**Material provided**
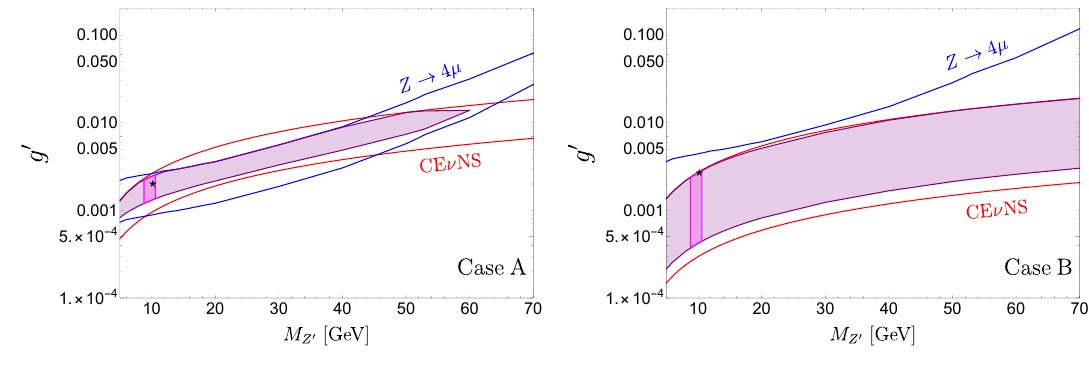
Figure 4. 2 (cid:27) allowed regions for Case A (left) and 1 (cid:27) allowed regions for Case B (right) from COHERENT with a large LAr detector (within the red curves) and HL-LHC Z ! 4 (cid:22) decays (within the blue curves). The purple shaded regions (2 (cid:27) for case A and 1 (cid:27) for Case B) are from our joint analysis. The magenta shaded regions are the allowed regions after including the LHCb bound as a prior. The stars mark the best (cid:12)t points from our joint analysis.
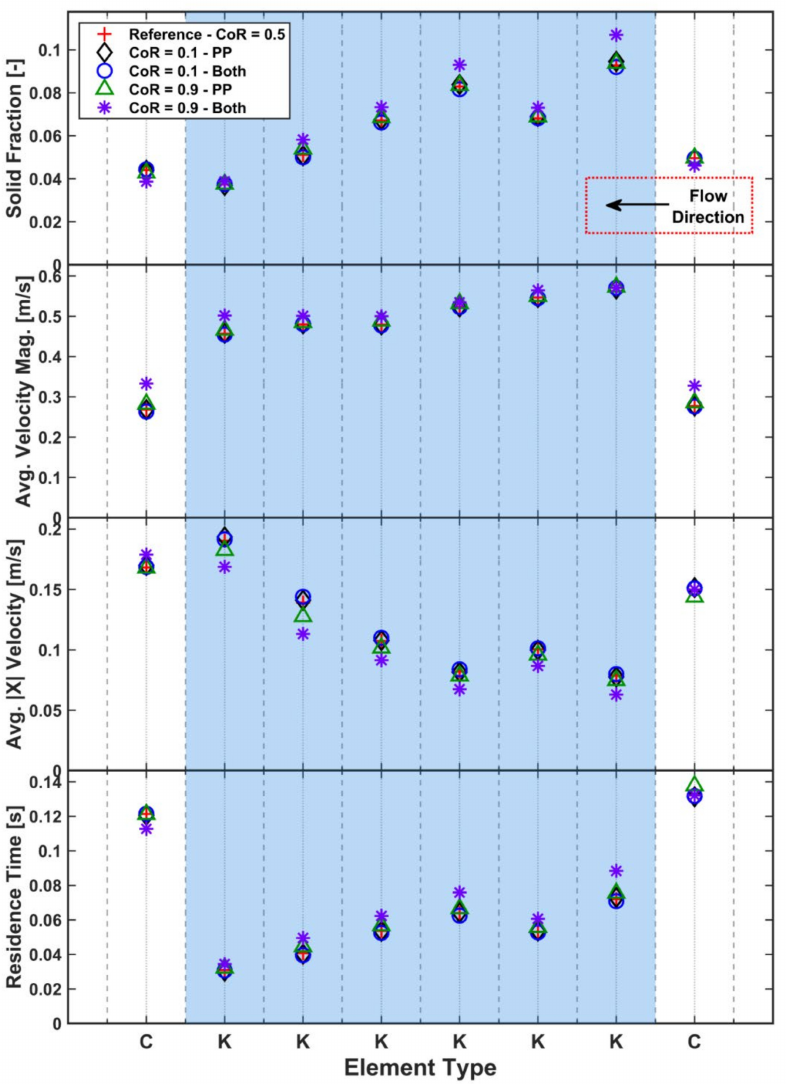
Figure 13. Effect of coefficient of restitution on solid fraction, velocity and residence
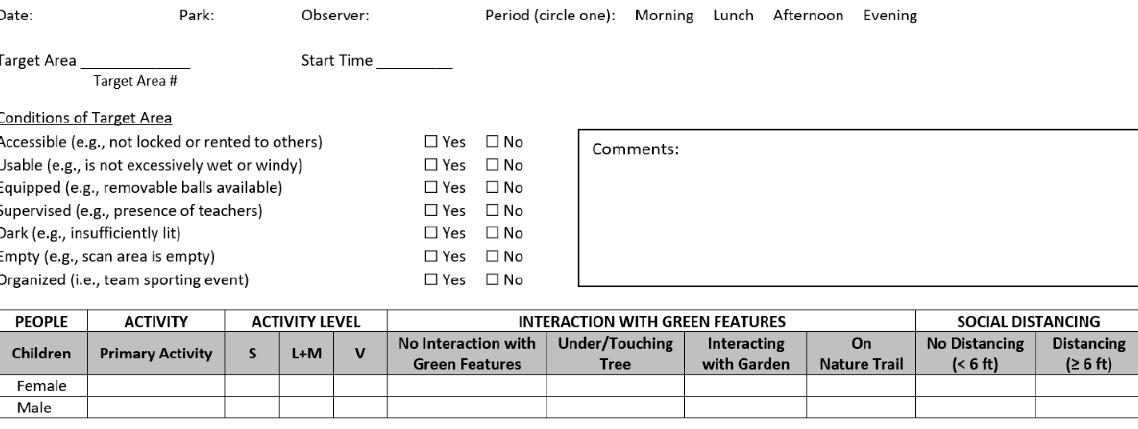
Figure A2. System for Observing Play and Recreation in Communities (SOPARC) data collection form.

* * *

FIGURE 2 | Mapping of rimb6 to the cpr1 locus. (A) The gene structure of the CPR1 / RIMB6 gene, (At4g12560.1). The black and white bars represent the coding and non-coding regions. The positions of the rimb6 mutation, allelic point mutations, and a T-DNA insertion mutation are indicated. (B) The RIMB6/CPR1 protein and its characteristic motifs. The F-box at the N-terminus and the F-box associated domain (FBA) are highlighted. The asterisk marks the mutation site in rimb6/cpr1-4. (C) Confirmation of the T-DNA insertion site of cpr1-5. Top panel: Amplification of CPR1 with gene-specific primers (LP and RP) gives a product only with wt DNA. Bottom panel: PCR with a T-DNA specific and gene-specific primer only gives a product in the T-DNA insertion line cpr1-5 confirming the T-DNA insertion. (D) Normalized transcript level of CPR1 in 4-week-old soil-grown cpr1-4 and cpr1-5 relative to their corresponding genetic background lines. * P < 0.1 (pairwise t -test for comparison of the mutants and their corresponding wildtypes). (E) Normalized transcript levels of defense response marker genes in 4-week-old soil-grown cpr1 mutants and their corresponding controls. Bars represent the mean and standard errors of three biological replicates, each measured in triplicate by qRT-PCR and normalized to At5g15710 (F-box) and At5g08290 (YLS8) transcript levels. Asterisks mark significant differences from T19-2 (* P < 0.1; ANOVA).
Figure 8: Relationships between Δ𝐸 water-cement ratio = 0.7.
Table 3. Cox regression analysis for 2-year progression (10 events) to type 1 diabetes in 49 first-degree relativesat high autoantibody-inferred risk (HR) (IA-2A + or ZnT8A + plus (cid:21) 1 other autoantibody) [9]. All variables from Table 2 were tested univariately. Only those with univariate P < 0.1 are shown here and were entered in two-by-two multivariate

**Task requirements**
If a line in the entries holds the string "mark", copy it.

**Reply**
Figure 4. 2 (cid:27) allowed regions for Case A (left) and 1 (cid:27) allowed regions for Case B (right) from COHERENT with a large LAr detector (within the red curves) and HL-LHC Z ! 4 (cid:22) decays (within the blue curves). The purple shaded regions (2 (cid:27) for case A and 1 (cid:27) for Case B) are from our joint analysis. The magenta shaded regions are the allowed regions after including the LHCb bound as a prior. The stars mark the best (cid:12)t points from our joint analysis.
FIGURE 2 | Mapping of rimb6 to the cpr1 locus. (A) The gene structure of the CPR1 / RIMB6 gene, (At4g12560.1). The black and white bars represent the coding and non-coding regions. The positions of the rimb6 mutation, allelic point mutations, and a T-DNA insertion mutation are indicated. (B) The RIMB6/CPR1 protein and its characteristic motifs. The F-box at the N-terminus and the F-box associated domain (FBA) are highlighted. The asterisk marks the mutation site in rimb6/cpr1-4. (C) Confirmation of the T-DNA insertion site of cpr1-5. Top panel: Amplification of CPR1 with gene-specific primers (LP and RP) gives a product only with wt DNA. Bottom panel: PCR with a T-DNA specific and gene-specific primer only gives a product in the T-DNA insertion line cpr1-5 confirming the T-DNA insertion. (D) Normalized transcript level of CPR1 in 4-week-old soil-grown cpr1-4 and cpr1-5 relative to their corresponding genetic background lines. * P < 0.1 (pairwise t -test for comparison of the mutants and their corresponding wildtypes). (E) Normalized transcript levels of defense response marker genes in 4-week-old soil-grown cpr1 mutants and their corresponding controls. Bars represent the mean and standard errors of three biological replicates, each measured in triplicate by qRT-PCR and normalized to At5g15710 (F-box) and At5g08290 (YLS8) transcript levels. Asterisks mark significant differences from T19-2 (* P < 0.1; ANOVA).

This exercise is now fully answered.